What you should do
Both the line below containing "booking channel mix, loyalty status, and" and the line containing "to book now if you surface the rate-match", along with every line between them, should be repeated exactly; no other line belongs in the answer.

────────────────────────────────────────

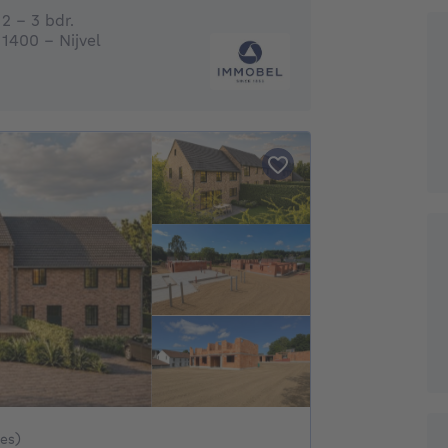
2 - 3 Bedrooms
2 - 3 bdr.
1400 - Nijvel
 534886€ To 650886€
xes)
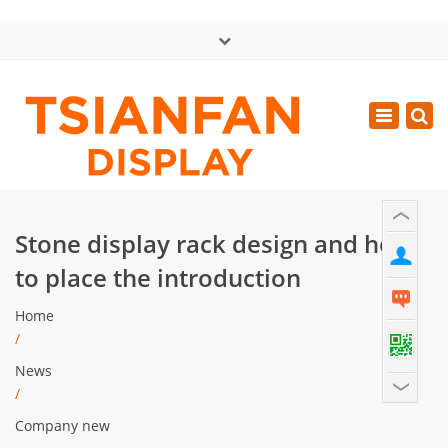
×
中文版
Toggle
Mon - Sat: GMT+8 8:30 - 18:00
navigatio
0086-13365904989
inquiry@tsianfan.com
Stone display rack design and how
to place the introduction
Home
/
News
/
Company new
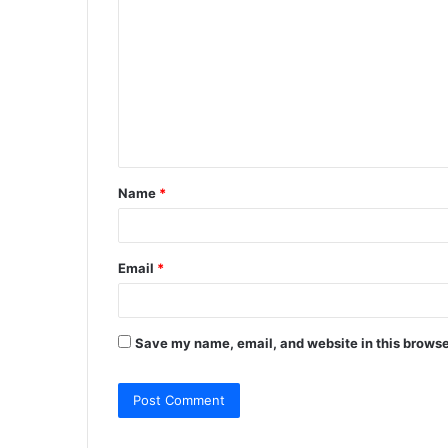
o
m
m
e
n
t
Name
*
*
Email
*
Save my name, email, and website in this browse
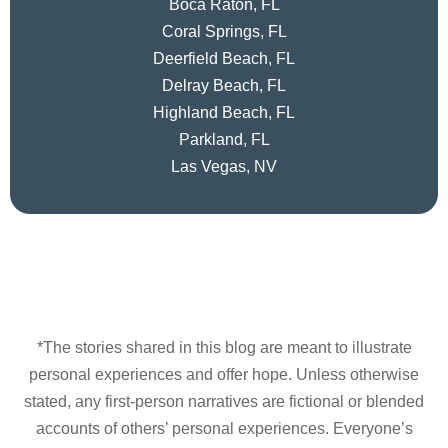
Boca Raton, FL
Coral Springs, FL
Deerfield Beach, FL
Delray Beach, FL
Highland Beach, FL
Parkland, FL
Las Vegas, NV
*The stories shared in this blog are meant to illustrate
personal experiences and offer hope. Unless otherwise
stated, any first-person narratives are fictional or blended
accounts of others’ personal experiences. Everyone’s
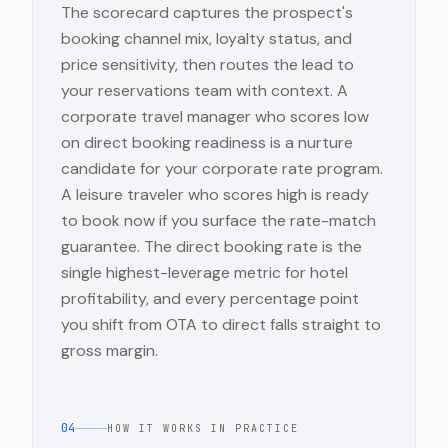
The scorecard captures the prospect's
booking channel mix, loyalty status, and
price sensitivity, then routes the lead to
your reservations team with context. A
corporate travel manager who scores low
on direct booking readiness is a nurture
candidate for your corporate rate program.
A leisure traveler who scores high is ready
to book now if you surface the rate-match
guarantee. The direct booking rate is the
single highest-leverage metric for hotel
profitability, and every percentage point
you shift from OTA to direct falls straight to
gross margin.
04
HOW IT WORKS IN PRACTICE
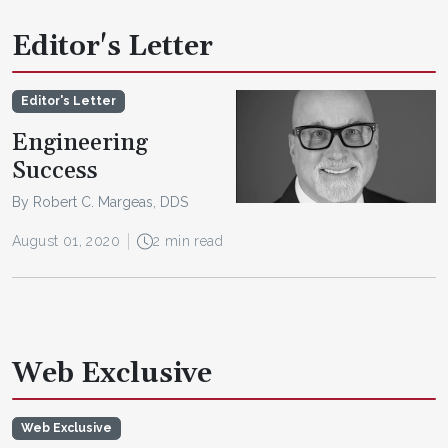
Editor's Letter
Editor's Letter
Engineering
Success
By Robert C. Margeas, DDS
August 01, 2020
2 min read
Web Exclusive
Web Exclusive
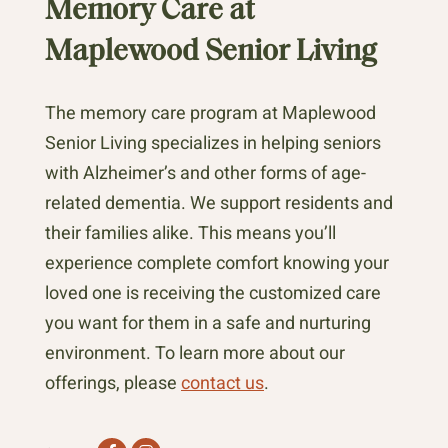
Memory Care at
Maplewood Senior Living
The memory care program at Maplewood
Senior Living specializes in helping seniors
with Alzheimer’s and other forms of age-
related dementia. We support residents and
their families alike. This means you’ll
experience complete comfort knowing your
loved one is receiving the customized care
you want for them in a safe and nurturing
environment. To learn more about our
offerings, please
contact us
.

────────────────────────────────────────

Task output
booking channel mix, loyalty status, and
price sensitivity, then routes the lead to
your reservations team with context. A
corporate travel manager who scores low
on direct booking readiness is a nurture
candidate for your corporate rate program.
A leisure traveler who scores high is ready
to book now if you surface the rate-match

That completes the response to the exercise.